From: Zhenzhong Duan <zhenzhong.duan@intel.com>
To: qemu-devel@nongnu.org
Cc: alex.williamson@redhat.com, clg@redhat.com, jgg@nvidia.com,
nicolinc@nvidia.com, joao.m.martins@oracle.com,
eric.auger@redhat.com, peterx@redhat.com, jasowang@redhat.com,
kevin.tian@intel.com, yi.l.liu@intel.com, yi.y.sun@intel.com,
chao.p.peng@intel.com
Subject: [PATCH v7 27/27] docs/devel: Add VFIO iommufd backend documentation
Date: Tue, 21 Nov 2023 16:44:26 +0800 [thread overview]
Message-ID: <20231121084426.1286987-28-zhenzhong.duan@intel.com> (raw)
In-Reply-To: <20231121084426.1286987-1-zhenzhong.duan@intel.com>
Suggested-by: Cédric Le Goater <clg@redhat.com>
Signed-off-by: Eric Auger <eric.auger@redhat.com>
Signed-off-by: Yi Liu <yi.l.liu@intel.com>
Signed-off-by: Zhenzhong Duan <zhenzhong.duan@intel.com>
---
MAINTAINERS | 1 +
docs/devel/index-internals.rst | 1 +
docs/devel/vfio-iommufd.rst | 166 +++++++++++++++++++++++++++++++++
3 files changed, 168 insertions(+)

- - -

_Problem set_
[A] Repeat the part of the patch email starting with "In-Reply-To: <20231121084426.1286987-1-zhenzhong.duan@intel.com>" and going on through "changed, 168 insertions(+)".
[B] Pick up the VFIO iommufd patch email after its last line and keep writing it.
The material after this point comes from an unrelated source.

_Dataset excerpt_
- - -

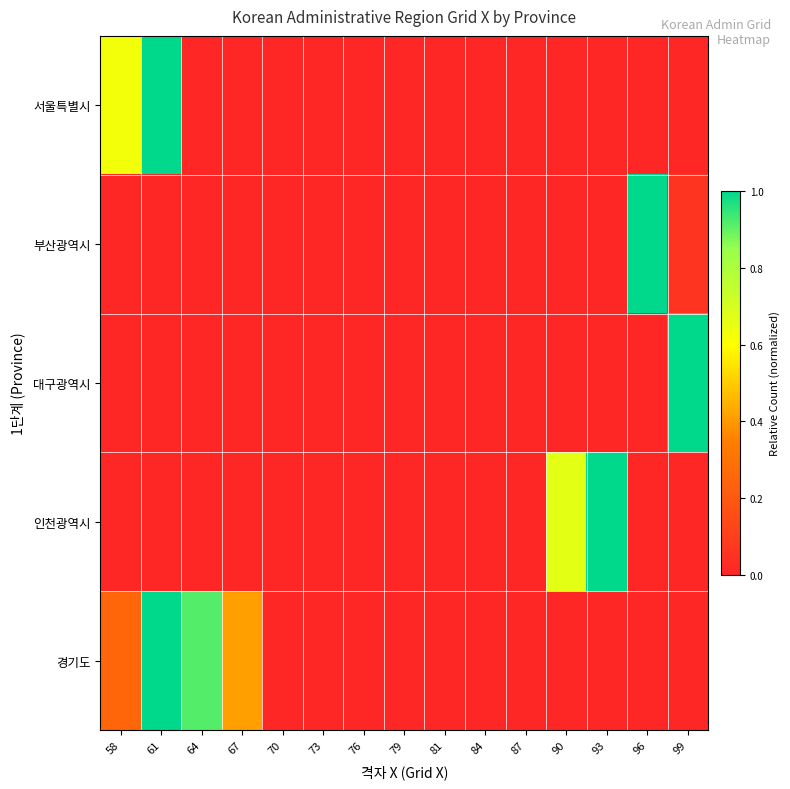

At how many categories does at least one series exceed 0?

8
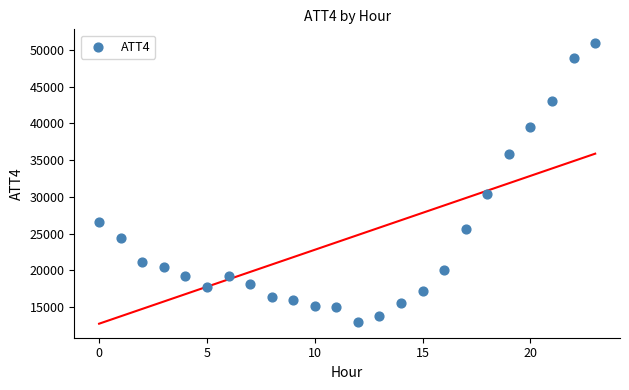

What is the range of Y values (max minus min)?

37900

- - -

_Written answers_
[A]
In-Reply-To: <20231121084426.1286987-1-zhenzhong.duan@intel.com>
Suggested-by: Cédric Le Goater <clg@redhat.com>
Signed-off-by: Eric Auger <eric.auger@redhat.com>
Signed-off-by: Yi Liu <yi.l.liu@intel.com>
Signed-off-by: Zhenzhong Duan <zhenzhong.duan@intel.com>
---
MAINTAINERS | 1 +
docs/devel/index-internals.rst | 1 +
docs/devel/vfio-iommufd.rst | 166 +++++++++++++++++++++++++++++++++
3 files changed, 168 insertions(+)

[B]
create mode 100644 docs/devel/vfio-iommufd.rst
diff --git a/MAINTAINERS b/MAINTAINERS
index ca70bb4e64..0ddb20a35f 100644
--- a/MAINTAINERS
+++ b/MAINTAINERS
@@ -2176,6 +2176,7 @@ F: backends/iommufd.c
F: include/sysemu/iommufd.h
F: include/qemu/chardev_open.h
F: util/chardev_open.c
+F: docs/devel/vfio-iommufd.rst
vhost
M: Michael S. Tsirkin <mst@redhat.com>
diff --git a/docs/devel/index-internals.rst b/docs/devel/index-internals.rst
index 6f81df92bc..3def4a138b 100644
--- a/docs/devel/index-internals.rst
+++ b/docs/devel/index-internals.rst
@@ -18,5 +18,6 @@ Details about QEMU's various subsystems including how to add features to them.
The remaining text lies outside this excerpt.